Brian Schatz likes to be involved with things that keep him on his toes. So, plumbing engineering just seemed like a natural fit.
“It inspires me,” he says. “I like to challenge myself with projects that require me to think differently from the previous one. As an engineer, I love to think critically to solve complicated problems.”
Brian graduated from Northwestern University, in Evanston, Illinois with a Bachelor of Science in mechanical engineering. Today, he works in the New York City office of AKF Group as a plumbing and fire protection engineer, with a specialty in residential and commercial projects. Brian is also the youngest sitting board member of the NYC chapter of ASPE.
“Outside of work,” he says, “I probably watch more food shows than a person should, but my Italian heritage inspired my love for food. I try to cook as much as I can, though I hate following recipes. There is something satisfying about being creative with flavors and trying different combinations.”

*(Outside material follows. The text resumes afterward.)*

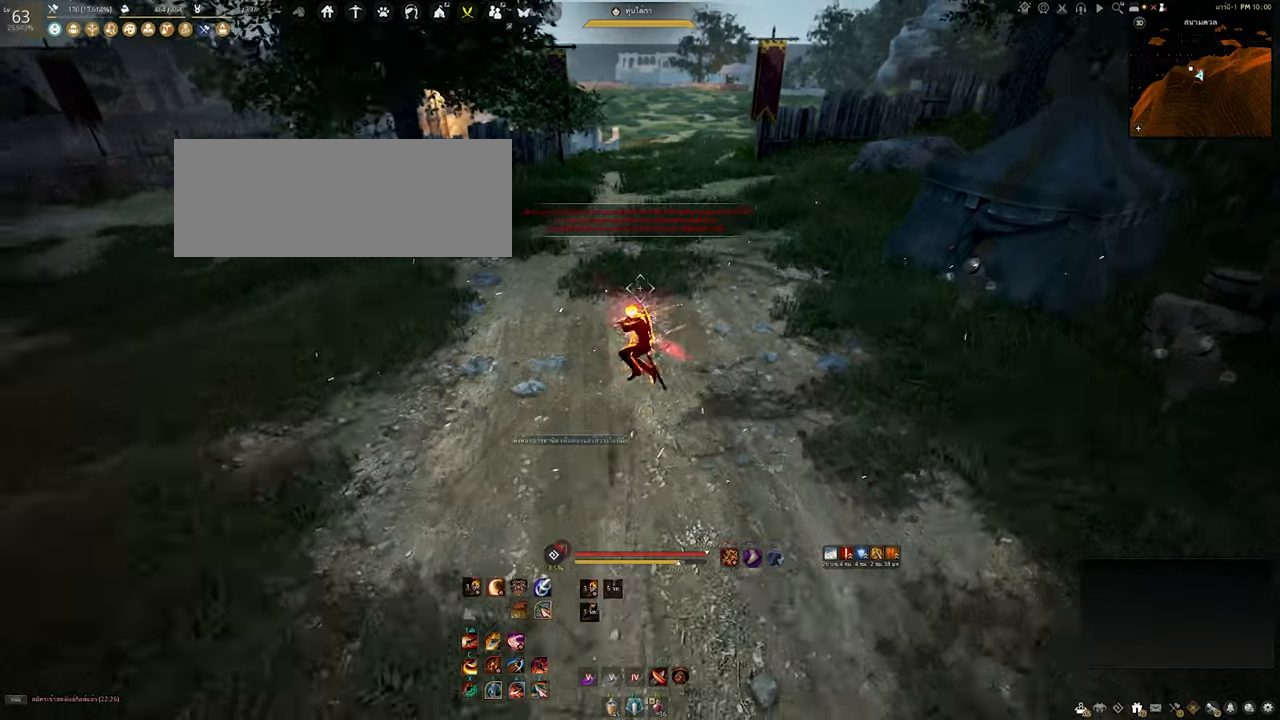
{"keys": ["shift"], "mouse": [], "events": []}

Brian’s intrigue for both solving difficult problems and being creative has served him well.
“After just 4 years, Brian is one of our most versed plumbing engineers in the local building codes and NFPA,” says Jared Donnamiller, PE, LEED AP at AKF Group. “He is a resource for senior leadership and a mentor to all of our new hires out of school. Brian challenges the ‘that’s how we have always done it’ mindset.”

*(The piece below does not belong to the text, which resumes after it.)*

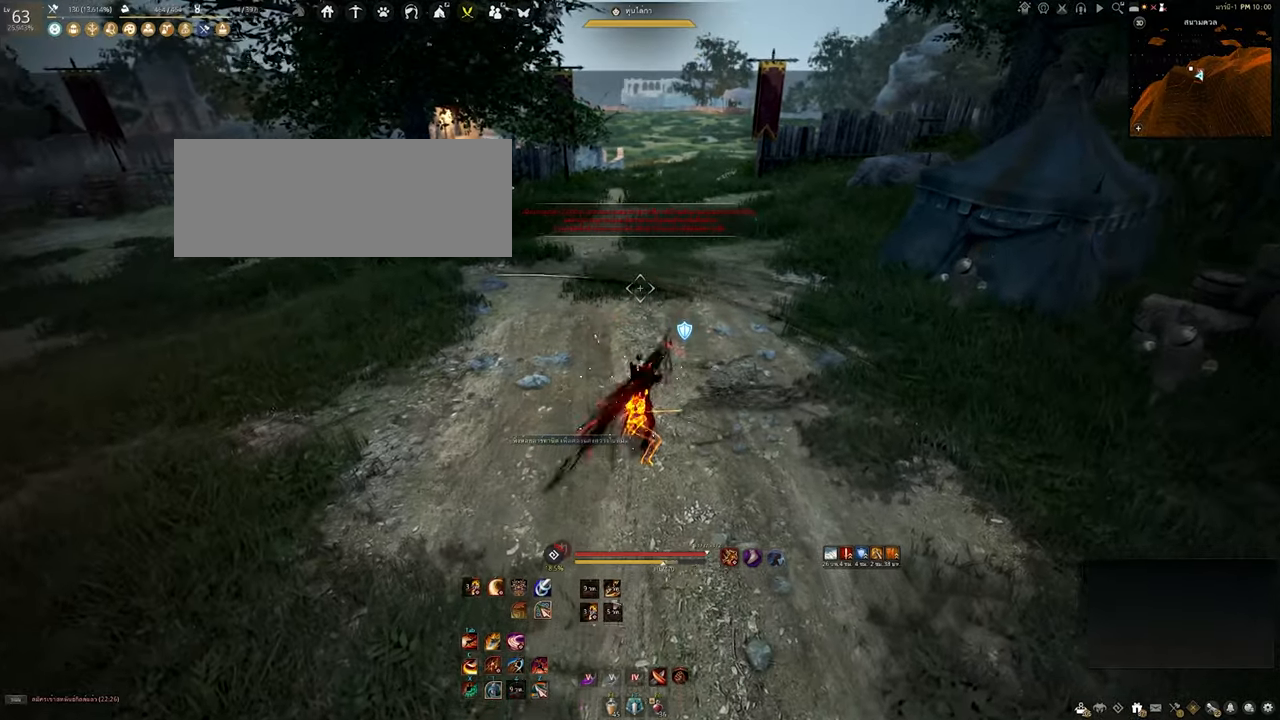
{"keys": [], "mouse": [], "events": [[417, "shift", "up"]]}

Brian’s favorite subjects in school were math and science. He says engineering, “is a perfect combination of both.” He began to consider it as a career choice in his junior year of high school. “My first experience was in a statics and dynamics class where my teacher showed us videos of buildings, such as Taipei 101,” he recalls. “It was amazing to see all of the engineering and problem-solving that went into these complicated designs.”
Born and raised in New York City, he was always surrounded by skyscrapers. “It was impressive to see these massive towers stretching up to the sky,” he says. “I thought about the process that turns an empty lot into a new building and all the work that goes into the development. Plumbing engineering within a building became part of a large jigsaw puzzle and I had to find a way to make the pieces fit.”
After graduation, he worked in the healthcare software industry. After two years, Brian returned to his hometown in search of a career that was more related to his degree. “By chance, there was an opening in the plumbing department at AKF Group. I may not have known that plumbing engineering was my career path before that, but luckily I fell into a great opportunity.”
Brian is now one of the lead engineers on what is soon to be the tallest residential building in the Western Hemisphere. The project, Central Park Tower, is a residential skyscraper being built in midtown Manhattan. At the time of completion, it will reach a height of 1,550 feet. “Working on a building this tall is a once-in-a-lifetime opportunity that will last with me forever,” Brian says. “Designing plumbing systems that service floors 1,000+ feet up requires creativity and critical thinking. The effort that I put in and the lessons I learn from the unique designs will stay with me throughout my career.”
In the short term, Brian looks to obtain his PE license, which he hopes to get within the next year. He also wants to continue to expand his knowledge of different types of projects and systems within the industry. In the long term, he hopes to gain a broader understanding of all trades within the construction industry.
He sees opportunity in both expanding his knowledge and skills, and also in promoting the profession he loves.
“One of the biggest challenges facing us is bringing in quality individuals to work in the industry,” he says. “The career opportunities in plumbing engineering are not well-known in high schools and colleges. Through ASPE, I have attended career fairs to share with students what we do and why it’s important. We have had events for younger engineers to build a community network that will be more inviting for prospective engineers. I also participate in the ACE Mentor Program that works with high school students to introduce them to architecture, construction, and engineering. My hope is to inspire any student to consider plumbing engineering as a possible career path.”
Brian believes the industry has not changed much over the last few decades. “Speaking with more experienced engineers, many of the methods and charts that were used decades ago are still used today,” he says. “The expectation I had when entering the field was that there would be more advancements, but the industry seems to run with the, ‘if it ain’t broke, don’t fix it’ mentality.”
As a younger, and comparatively newer plumbing engineer, Brian sees it as his responsibility to question the ‘why’ behind older designs and methods. “Asking those questions is the only way to figure out new advancements that can help improve our industry and society,” he adds.
When asked what he would tell someone considering entering the industry, Brian says, “I would let them know that the best way to truly learn is by talking to experienced engineers. I would also encourage a new engineer to feel empowered to disagree or question a more experienced engineer. The best way to make advancements in design is to get ideas from people that have a fresh perspective.”
We're looking forward to seeing his perspective come to life in the work he does.